**TASK**
Copy out each line of the material in which the word "Calculator" appears.

**RECORDS SUPPLIED**
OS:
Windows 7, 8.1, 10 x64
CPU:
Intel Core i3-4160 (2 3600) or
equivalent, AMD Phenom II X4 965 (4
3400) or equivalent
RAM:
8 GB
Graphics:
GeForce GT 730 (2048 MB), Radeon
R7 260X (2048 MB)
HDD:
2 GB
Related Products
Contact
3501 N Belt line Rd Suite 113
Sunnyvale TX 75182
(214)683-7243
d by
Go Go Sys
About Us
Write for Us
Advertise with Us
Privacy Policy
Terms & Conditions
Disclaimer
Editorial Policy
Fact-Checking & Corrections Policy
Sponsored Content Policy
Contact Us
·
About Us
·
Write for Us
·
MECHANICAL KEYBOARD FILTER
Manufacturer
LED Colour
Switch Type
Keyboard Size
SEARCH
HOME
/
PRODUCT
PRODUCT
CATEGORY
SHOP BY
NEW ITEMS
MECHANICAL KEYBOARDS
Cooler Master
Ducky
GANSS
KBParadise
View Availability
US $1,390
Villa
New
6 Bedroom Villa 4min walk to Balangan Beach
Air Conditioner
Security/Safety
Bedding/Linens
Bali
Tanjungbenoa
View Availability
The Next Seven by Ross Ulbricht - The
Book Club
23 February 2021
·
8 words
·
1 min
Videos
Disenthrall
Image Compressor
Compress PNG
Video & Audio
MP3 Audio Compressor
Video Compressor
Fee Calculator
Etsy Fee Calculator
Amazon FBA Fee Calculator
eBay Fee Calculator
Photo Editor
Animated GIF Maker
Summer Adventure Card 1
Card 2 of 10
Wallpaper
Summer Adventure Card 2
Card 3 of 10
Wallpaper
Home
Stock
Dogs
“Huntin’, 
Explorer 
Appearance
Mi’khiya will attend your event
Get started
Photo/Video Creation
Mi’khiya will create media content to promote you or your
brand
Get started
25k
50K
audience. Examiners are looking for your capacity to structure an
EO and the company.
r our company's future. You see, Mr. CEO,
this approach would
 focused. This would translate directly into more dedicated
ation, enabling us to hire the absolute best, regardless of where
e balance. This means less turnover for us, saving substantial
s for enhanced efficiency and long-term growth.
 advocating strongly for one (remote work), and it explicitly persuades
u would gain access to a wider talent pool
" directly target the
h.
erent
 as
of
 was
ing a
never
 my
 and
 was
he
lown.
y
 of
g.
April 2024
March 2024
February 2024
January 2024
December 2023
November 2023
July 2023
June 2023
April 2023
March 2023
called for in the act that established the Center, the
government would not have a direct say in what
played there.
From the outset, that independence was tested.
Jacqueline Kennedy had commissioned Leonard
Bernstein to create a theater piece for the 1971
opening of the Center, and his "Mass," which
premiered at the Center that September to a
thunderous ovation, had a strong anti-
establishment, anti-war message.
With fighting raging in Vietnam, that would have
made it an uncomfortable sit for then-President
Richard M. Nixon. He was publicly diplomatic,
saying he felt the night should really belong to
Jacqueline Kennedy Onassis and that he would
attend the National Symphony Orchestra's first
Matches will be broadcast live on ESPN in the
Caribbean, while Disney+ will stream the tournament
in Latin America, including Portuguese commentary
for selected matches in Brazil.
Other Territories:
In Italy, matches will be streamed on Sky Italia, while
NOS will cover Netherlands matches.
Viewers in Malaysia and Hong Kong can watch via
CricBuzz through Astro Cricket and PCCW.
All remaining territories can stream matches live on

**TASK OUTPUT**
Fee Calculator
Etsy Fee Calculator
Amazon FBA Fee Calculator
eBay Fee Calculator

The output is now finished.